El Diario Montañés, 20 de mayo de 2020
El coronavirus
está sacando a la calle a los animales (y no me refiero a los de dos patas que
salen a protestar en coche de lujo descapotado o con cazuelas sin
desportilladuras contra la política de confinamiento del gobierno socialcomunista,
ni a quienes invaden las terrazas, con ansias en cervezas inflamados, como los
hunos de Atila). Hablo de nuestros hermanos sufrientes –hermano consideraba incluso
al lobo Francisco de Asís–, que han ocupado algunos parajes humanos tras la paz
inclemente venida con el virus.
Mi hija Ana ha
salido de paseo con su perra por el pueblo, por una zona antaño boscosa y ahora
urbanizada, aunque conserva todavía manchas de arbolado. La gente lo llama
Mazalahoz.

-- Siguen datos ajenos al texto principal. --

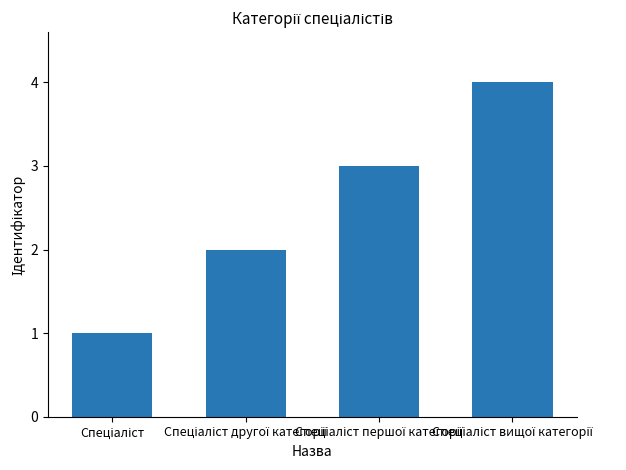

Count the values in the range 2 to 4.

3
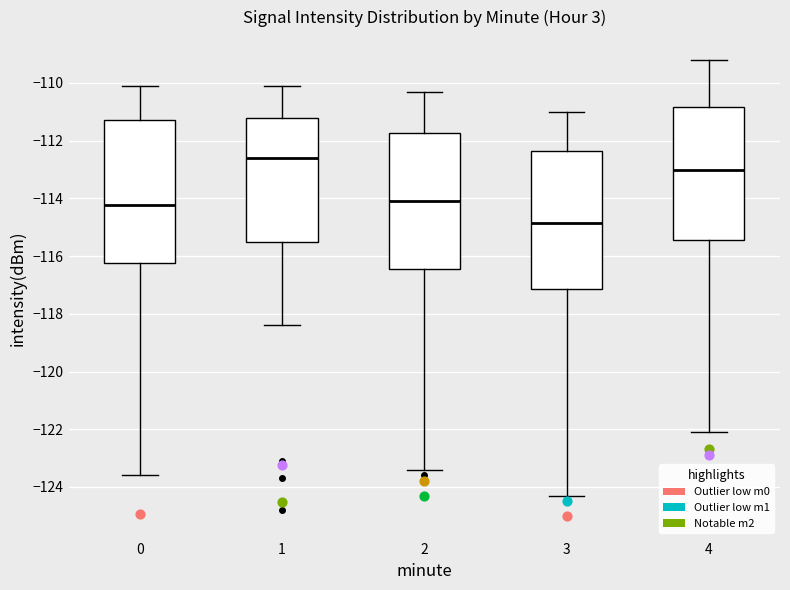

Reading left to right, read every box against the y-axis: the position of its median line, the range the box covers, and the ends of its whiskers. The values are not printed on the chart, so give them approximately, as read against the axis.

0: median -114.2, box -116.2 to -111.2, whiskers -123.6 to -110.0
1: median -112.6, box -115.6 to -111.2, whiskers -118.4 to -110.0
2: median -114.0, box -116.4 to -111.8, whiskers -123.4 to -110.2
3: median -114.8, box -117.2 to -112.4, whiskers -124.2 to -111.0
4: median -113.0, box -115.4 to -110.8, whiskers -122.0 to -109.2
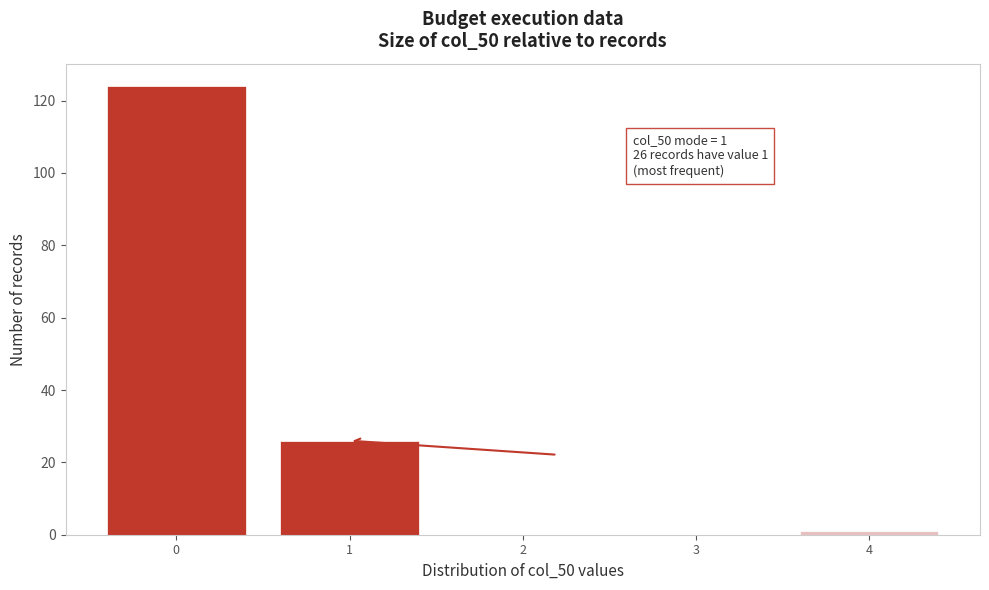

Over which range of the x-axis is the bar tallest?

-0.5 to 0.5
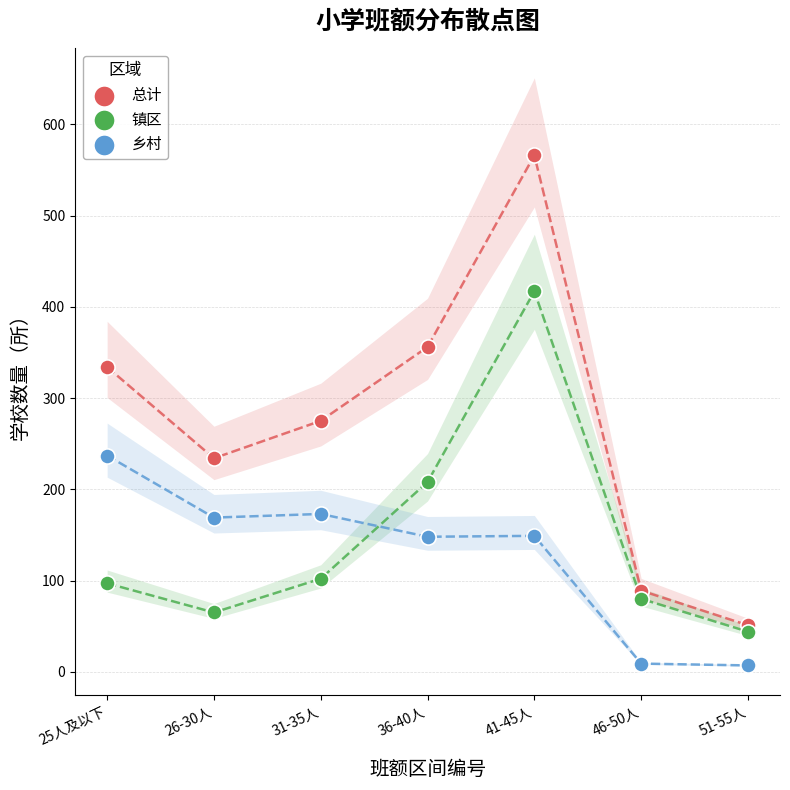

Across all series, what Y value is closest to 286?

275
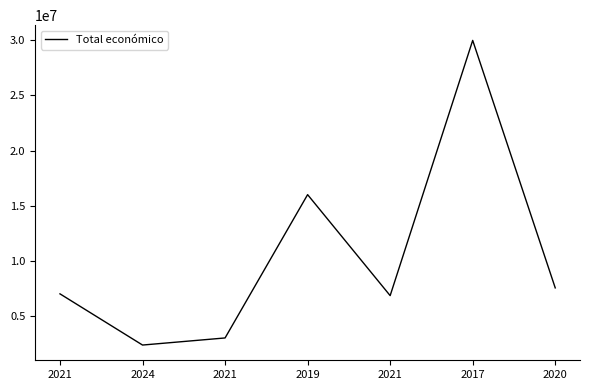

Is it true that the value at 2021 is 6834121?

True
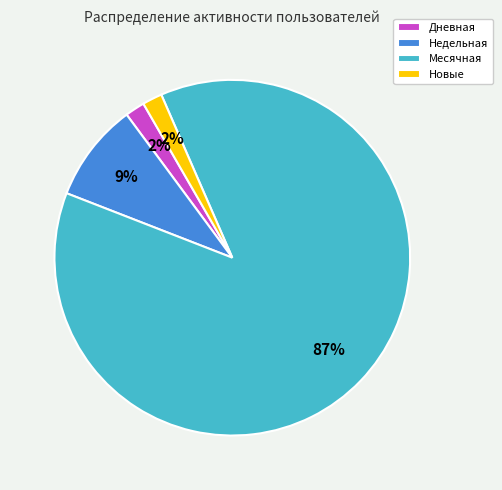

The Недельная slice represents 9% of the pie. True or false?

True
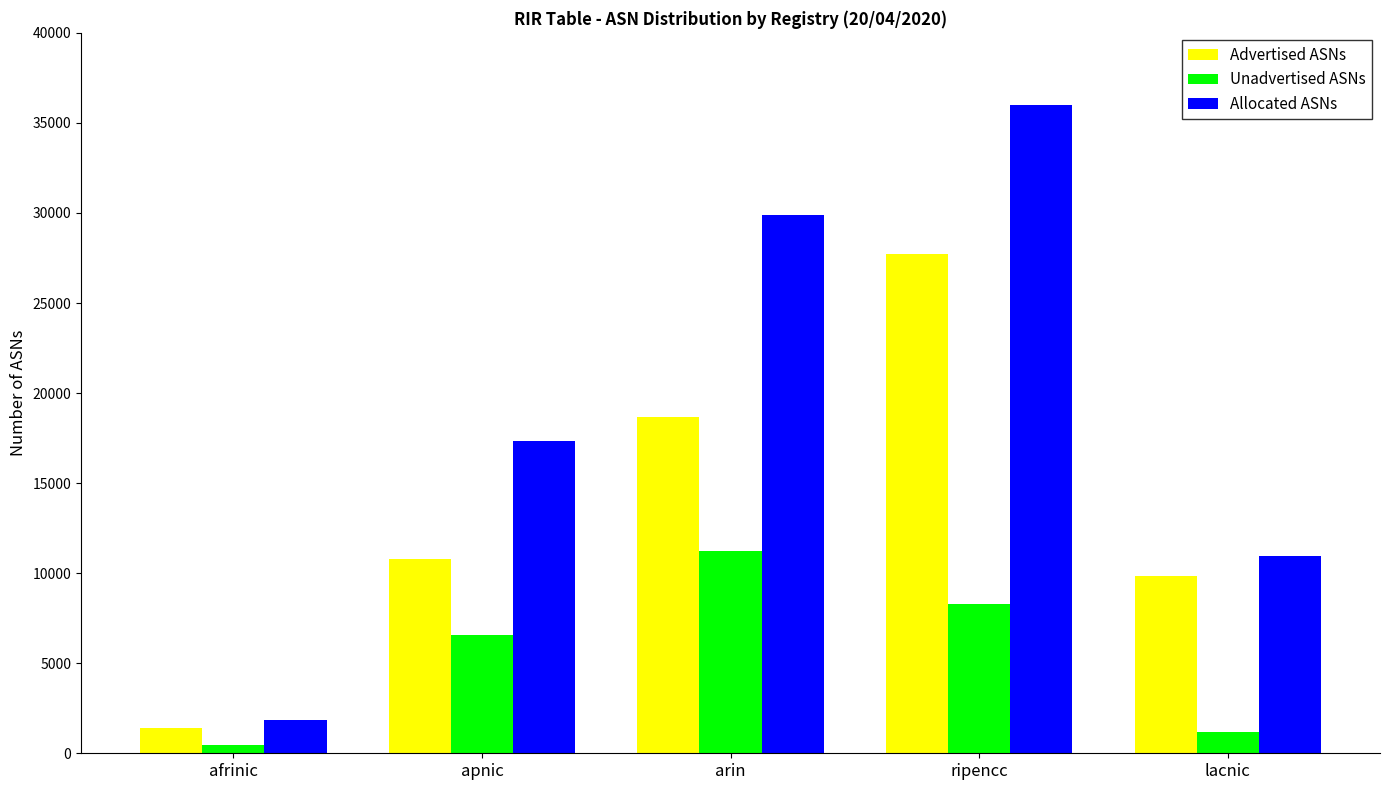

How many bars are there in total?

15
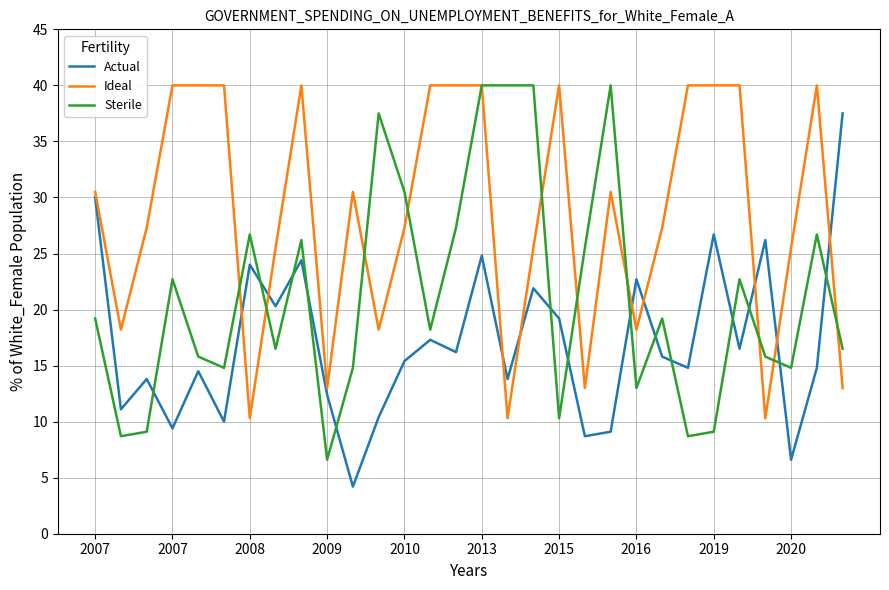

In Sterile, how many points are lower than both neighbors (excluding endpoints)?

9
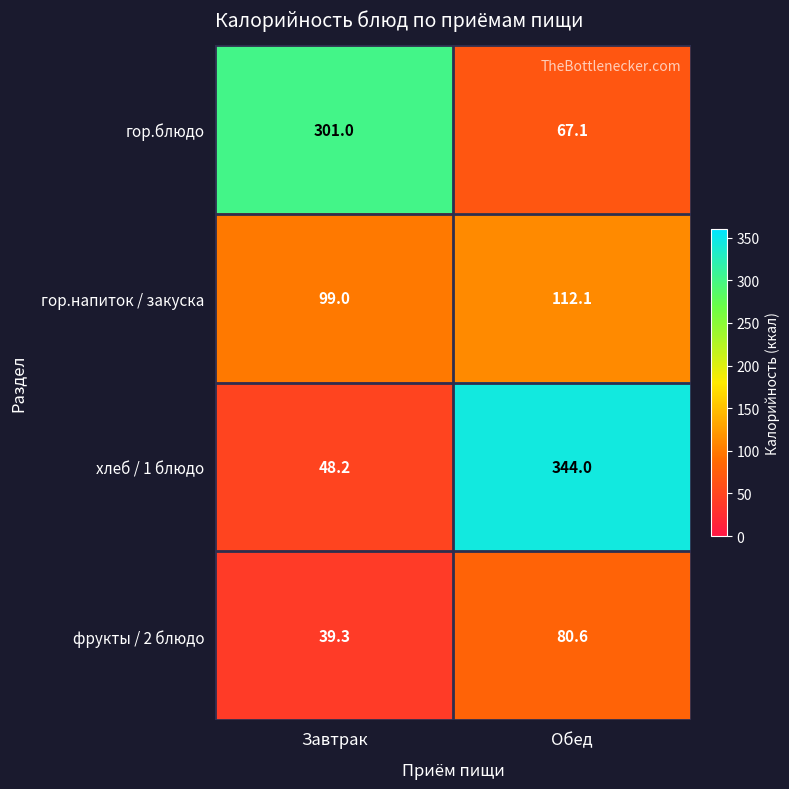

How many distinct data groups are displayed?

4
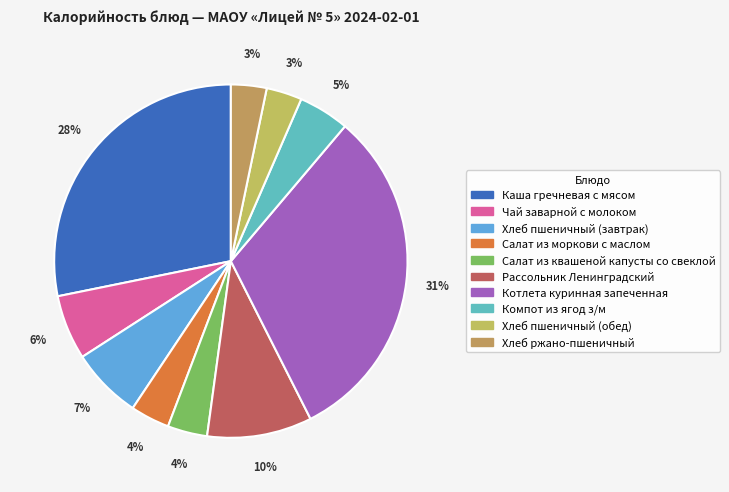

Is it true that Компот из ягод з/м is 14% of the pie?

False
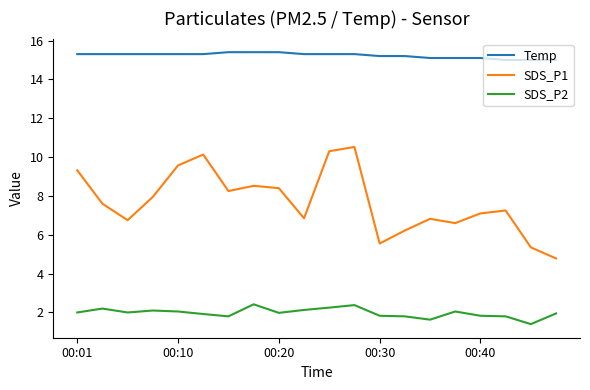

In SDS_P2, how many points are higher than both neighbors (excluding endpoints)?

5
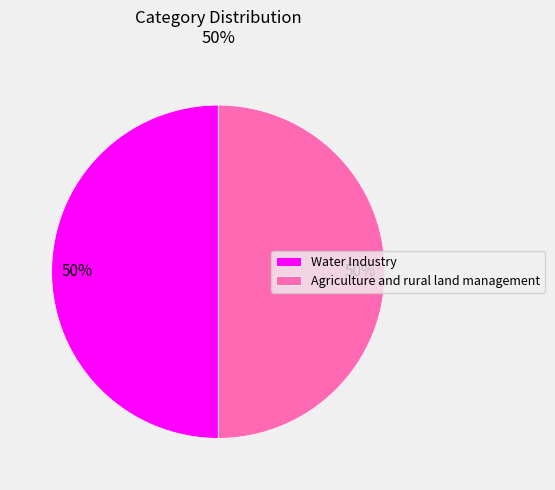

What percentage is the Agriculture and rural land management slice, to the nearest percent?

50%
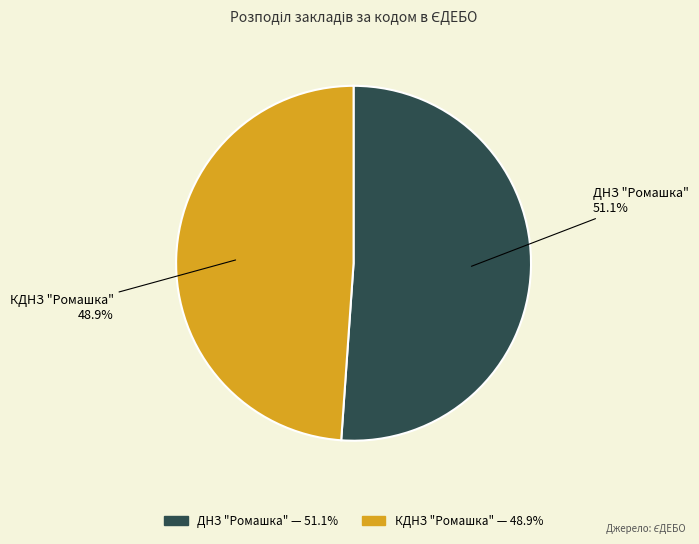

What percentage is the КДНЗ "Ромашка" slice, to the nearest percent?

49%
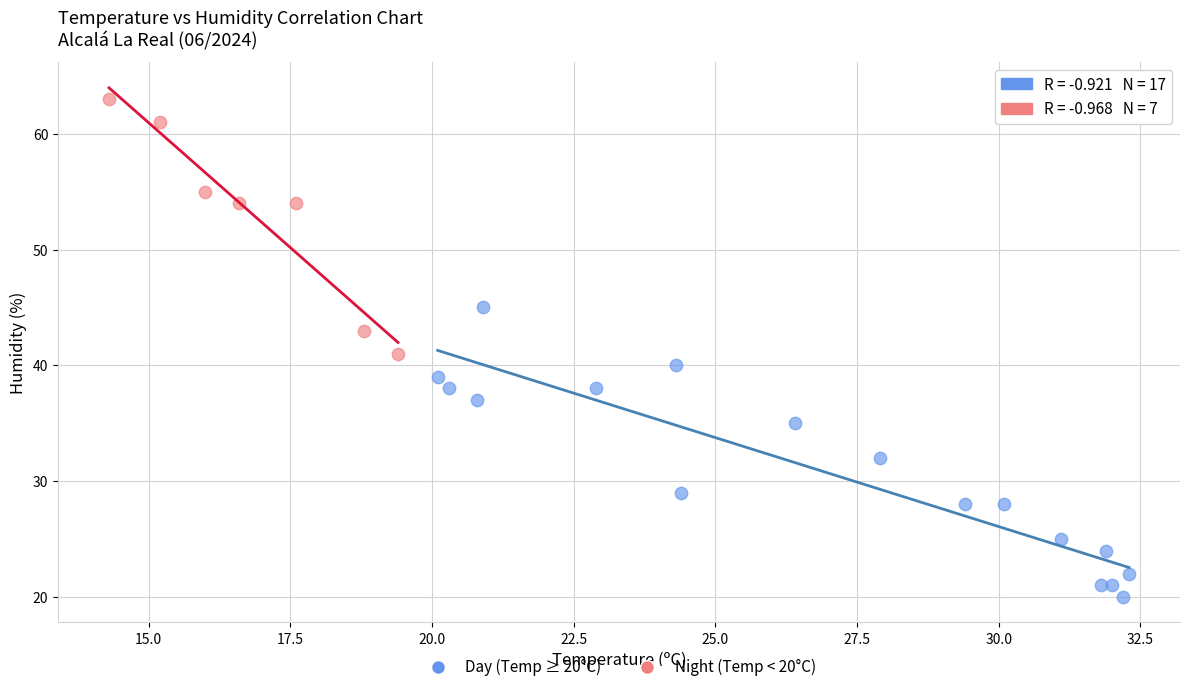

Which series contains the highest Y value?

Night (Temp < 20°C)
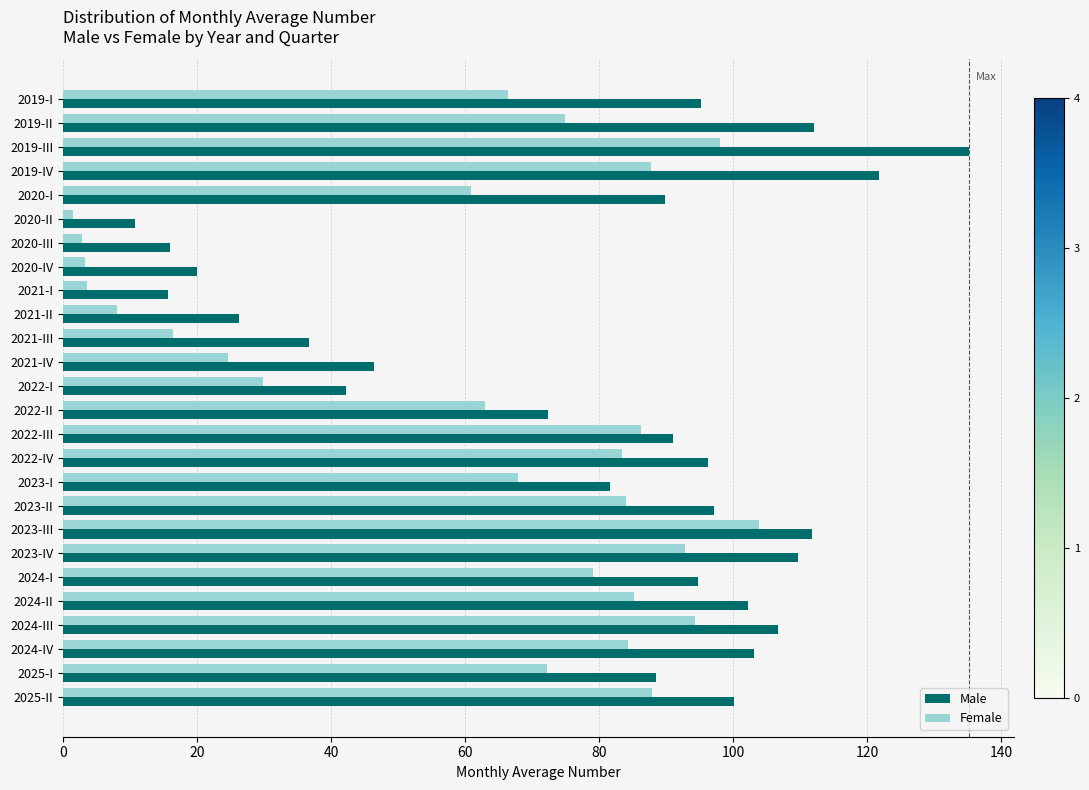

What is the difference between the highest and lowest values at 2019-I?

28.9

Pues bien, a pleno día, según me dijo, un corzo campaba por allí a
sus anchas, venido, sin duda, de la cercana sierra de Villacimera, que está
casi al final de la cadena boscosa de Cabarga, lindando con el Parque de
Cabárceno. Los paseantes se detenían a verlo, asombrados ante el espectáculo
inusual, mientras los perros –ellos, sí, animales de compañía, más que hermanos
para muchos– ladraban para proteger a sus dueños de un peligro desconocido. No
sé por qué, cuando me lo refería vinieron a mi retina los muchos animales
salvajes que estos días transitan por parques y jardines, no ya los pájaros, cuyos
trinos amenizan el aire, sino, y sobre todo, los jabalíes. Han aprovechado nuestro
encierro forzoso para ocupar terrenos que daban por perdidos ante la inexorable
invasión humana.
Parece lógico
que en ese momento evocara el empeño de Revilla –y de otros cinco presidentes
autonómicos más– para que se permitiera la caza y la pesca deportivas en la
fase 1. Entre todos lo han conseguido. Me pregunto, si imagino al corzo, qué
mérito puede tener abatirlo. No tenemos remedio.